“Know when to hold them, know when to fold them, know when to walk away, know when to run.” I don’t often quote a Kenny Rogers song but lately this little ditty has been running through my head.
It was just last month that I was pondering the best way to “hook” a client but the past few weeks I have been wondering the opposite, how to tactfully and graciously walk away from one?
Sometimes the signs are obvious that it’s time to say “see ya”, yet sometimes it’s a bit more difficult to pull together, and tactfully explain, the reasons why you need to break-up with them. There are a few clear-cut warning signs that may signal it’s time to say “it’s the end of the road”.
You’ve Lost That Lovin’ Feelin’: You are doing work for a client that you aren’t head over heels for anymore. Most every minute spent on their business is making you cranky. Whether it is the product you are pitching, the actual task of pitching the product, or in the majority of the time the client themselves, if it doesn’t float your boat anymore, it’s time to reevaluate.
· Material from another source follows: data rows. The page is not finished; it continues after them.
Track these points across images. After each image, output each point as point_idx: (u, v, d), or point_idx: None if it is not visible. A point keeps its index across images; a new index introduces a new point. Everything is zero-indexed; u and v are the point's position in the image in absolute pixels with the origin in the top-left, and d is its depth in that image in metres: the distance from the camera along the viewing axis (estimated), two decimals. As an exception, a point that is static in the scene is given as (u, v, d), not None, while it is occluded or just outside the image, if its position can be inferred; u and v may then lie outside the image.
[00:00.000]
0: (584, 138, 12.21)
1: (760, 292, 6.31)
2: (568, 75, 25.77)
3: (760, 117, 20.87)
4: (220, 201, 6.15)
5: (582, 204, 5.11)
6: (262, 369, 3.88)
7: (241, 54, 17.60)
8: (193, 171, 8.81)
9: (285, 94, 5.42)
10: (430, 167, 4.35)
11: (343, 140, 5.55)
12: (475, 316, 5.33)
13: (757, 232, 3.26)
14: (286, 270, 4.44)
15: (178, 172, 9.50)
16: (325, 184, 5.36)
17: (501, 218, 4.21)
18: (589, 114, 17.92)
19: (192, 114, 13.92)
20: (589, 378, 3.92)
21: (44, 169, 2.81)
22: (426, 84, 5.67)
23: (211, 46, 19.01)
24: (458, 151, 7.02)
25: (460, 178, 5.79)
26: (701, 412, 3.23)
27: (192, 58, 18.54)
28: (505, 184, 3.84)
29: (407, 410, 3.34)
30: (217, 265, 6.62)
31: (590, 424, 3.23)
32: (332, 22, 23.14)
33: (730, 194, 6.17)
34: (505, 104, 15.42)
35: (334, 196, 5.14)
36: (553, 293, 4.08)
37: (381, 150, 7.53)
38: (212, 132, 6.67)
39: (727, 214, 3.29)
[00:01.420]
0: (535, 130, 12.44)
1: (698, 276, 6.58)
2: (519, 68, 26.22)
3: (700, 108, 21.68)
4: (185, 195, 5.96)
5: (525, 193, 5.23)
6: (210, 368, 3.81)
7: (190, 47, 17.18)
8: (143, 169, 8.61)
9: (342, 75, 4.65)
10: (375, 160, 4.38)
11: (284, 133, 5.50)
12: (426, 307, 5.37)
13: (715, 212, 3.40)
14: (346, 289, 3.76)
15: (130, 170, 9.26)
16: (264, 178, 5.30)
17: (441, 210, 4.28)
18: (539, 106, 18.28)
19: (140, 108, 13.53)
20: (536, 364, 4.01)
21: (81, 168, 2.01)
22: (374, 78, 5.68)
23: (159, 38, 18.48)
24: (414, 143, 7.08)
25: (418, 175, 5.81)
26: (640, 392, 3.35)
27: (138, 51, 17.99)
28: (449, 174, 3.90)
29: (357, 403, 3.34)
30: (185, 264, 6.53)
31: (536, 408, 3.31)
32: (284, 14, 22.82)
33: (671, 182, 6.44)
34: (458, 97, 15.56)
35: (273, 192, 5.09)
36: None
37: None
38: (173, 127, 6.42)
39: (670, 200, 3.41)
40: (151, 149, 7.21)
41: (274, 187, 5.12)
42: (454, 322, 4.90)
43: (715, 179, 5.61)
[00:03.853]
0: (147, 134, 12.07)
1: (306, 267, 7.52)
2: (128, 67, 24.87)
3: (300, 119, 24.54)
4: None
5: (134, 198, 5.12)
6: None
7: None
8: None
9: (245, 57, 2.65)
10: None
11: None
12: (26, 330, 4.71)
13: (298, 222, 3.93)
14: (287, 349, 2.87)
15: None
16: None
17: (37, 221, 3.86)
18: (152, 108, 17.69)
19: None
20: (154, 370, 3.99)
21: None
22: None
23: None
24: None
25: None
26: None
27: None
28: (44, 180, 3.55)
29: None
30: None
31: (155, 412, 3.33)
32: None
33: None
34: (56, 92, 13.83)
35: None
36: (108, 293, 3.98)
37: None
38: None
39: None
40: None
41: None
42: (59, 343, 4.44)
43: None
Forget You: Money, it’s the root of so many failed relationships. Though it’s not all about the money, if you’re running a business it’s pretty clear, you need to be paid for your effort. If time and time again you find yourself bulldogging the client to pay your monthly invoice or they keep asking you to do more with no additional budget allocation it’s time to move on. Your time and expertise are valuable; you need to be compensated for it.
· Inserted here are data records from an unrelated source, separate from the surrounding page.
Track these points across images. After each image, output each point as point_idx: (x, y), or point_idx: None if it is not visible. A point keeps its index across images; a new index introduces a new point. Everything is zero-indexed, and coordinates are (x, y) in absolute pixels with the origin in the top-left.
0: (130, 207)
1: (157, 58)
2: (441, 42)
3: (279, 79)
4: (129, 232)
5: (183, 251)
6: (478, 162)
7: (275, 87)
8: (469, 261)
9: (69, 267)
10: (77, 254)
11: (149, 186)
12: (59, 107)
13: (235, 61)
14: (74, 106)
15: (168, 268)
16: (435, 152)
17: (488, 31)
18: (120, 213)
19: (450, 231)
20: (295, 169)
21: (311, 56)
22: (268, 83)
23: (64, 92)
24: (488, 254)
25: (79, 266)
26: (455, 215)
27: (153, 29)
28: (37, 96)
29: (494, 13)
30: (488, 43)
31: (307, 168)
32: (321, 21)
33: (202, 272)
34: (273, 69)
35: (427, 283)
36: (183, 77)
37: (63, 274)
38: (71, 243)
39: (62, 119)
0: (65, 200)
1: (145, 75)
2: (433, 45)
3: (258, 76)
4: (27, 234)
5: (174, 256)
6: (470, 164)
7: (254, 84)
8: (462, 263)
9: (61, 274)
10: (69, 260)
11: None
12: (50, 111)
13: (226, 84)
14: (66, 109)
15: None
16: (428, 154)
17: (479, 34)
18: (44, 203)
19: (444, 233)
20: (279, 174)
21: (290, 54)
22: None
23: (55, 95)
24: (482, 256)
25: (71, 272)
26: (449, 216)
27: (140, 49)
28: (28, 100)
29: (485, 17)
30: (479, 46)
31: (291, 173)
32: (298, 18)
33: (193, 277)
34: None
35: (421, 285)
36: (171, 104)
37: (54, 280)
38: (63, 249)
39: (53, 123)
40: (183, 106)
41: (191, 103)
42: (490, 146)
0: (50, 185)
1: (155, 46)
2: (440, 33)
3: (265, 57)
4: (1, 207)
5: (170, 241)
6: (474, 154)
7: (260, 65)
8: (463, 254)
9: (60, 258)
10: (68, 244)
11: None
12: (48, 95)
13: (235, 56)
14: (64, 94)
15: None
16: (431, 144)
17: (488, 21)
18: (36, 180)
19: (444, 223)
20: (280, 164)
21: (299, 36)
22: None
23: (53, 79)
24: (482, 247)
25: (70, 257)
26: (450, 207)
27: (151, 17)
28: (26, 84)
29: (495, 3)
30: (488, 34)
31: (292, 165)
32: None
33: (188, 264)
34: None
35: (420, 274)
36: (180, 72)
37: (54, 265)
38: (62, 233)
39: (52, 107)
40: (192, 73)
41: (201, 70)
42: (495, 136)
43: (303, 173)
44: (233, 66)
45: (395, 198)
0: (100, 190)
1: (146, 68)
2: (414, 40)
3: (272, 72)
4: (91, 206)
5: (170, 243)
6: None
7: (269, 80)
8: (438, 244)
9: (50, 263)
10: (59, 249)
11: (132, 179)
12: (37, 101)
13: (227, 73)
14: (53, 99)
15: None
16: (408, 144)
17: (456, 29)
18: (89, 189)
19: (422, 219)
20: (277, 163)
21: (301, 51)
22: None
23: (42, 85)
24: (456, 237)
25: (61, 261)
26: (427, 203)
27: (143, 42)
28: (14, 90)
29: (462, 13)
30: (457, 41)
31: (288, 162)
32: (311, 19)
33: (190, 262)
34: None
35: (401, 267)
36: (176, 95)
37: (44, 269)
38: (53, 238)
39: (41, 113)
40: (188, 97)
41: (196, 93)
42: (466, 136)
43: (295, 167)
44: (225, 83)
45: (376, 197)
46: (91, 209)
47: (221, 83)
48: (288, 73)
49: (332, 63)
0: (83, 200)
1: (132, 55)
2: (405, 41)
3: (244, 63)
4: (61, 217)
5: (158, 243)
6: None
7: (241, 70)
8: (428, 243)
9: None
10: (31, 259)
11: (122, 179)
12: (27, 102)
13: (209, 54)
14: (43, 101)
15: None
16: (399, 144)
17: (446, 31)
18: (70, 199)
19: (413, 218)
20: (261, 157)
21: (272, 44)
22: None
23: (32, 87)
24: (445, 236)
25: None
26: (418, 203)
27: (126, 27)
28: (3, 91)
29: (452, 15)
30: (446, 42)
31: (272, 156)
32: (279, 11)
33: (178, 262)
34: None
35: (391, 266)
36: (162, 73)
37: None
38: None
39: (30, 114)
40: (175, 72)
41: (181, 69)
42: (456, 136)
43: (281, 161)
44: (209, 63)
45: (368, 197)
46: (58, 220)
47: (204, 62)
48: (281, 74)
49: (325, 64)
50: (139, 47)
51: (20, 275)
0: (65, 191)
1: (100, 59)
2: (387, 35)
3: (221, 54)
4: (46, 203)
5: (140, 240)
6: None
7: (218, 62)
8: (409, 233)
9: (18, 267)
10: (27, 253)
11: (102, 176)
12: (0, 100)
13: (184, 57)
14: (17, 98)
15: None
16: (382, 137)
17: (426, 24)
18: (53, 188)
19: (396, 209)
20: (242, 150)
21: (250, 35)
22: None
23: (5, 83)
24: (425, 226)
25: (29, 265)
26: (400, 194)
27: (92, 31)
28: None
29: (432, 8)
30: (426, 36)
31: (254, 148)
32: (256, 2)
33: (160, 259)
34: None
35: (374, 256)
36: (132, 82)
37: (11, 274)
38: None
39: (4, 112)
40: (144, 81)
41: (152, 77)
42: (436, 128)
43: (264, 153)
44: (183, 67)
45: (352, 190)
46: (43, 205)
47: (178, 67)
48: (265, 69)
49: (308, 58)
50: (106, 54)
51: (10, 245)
Respect: If a client makes unreasonable demands too often, expects you to be available at all hours, doesn’t listen to your advice and/or always wanting something immediately with little or no advance communication, it’s time to say goodbye. A client that doesn’t respect your time, your talent, your contributions and your boundaries is a client that needs to be let go.
Say Something: You know from reading my blogs that I am all about common courtesies. Rudeness or lack of recognition can be a big downer. I, for one, like an occasional pat on the back. If you have a client that can’t even offer a simple ‘thank you” or “nice job” after you’ve done good work or have gone above and beyond the scope of your job then it’s time to look hard at that client and at what type of working environment you want and need.
I Will Survive: You did it; you let go of a paying client! But guess what, you will survive. Once your stomach settles down, take some time to evaluate what type of client makes you a happy, fits with the brand you are trying to build, pays accordingly and leaves you wanting more.
See it isn’t that difficult to end a stressful client relationship and you won’t even need a box of tissues. Time to shake it off and change that playlist to something a little more upbeat.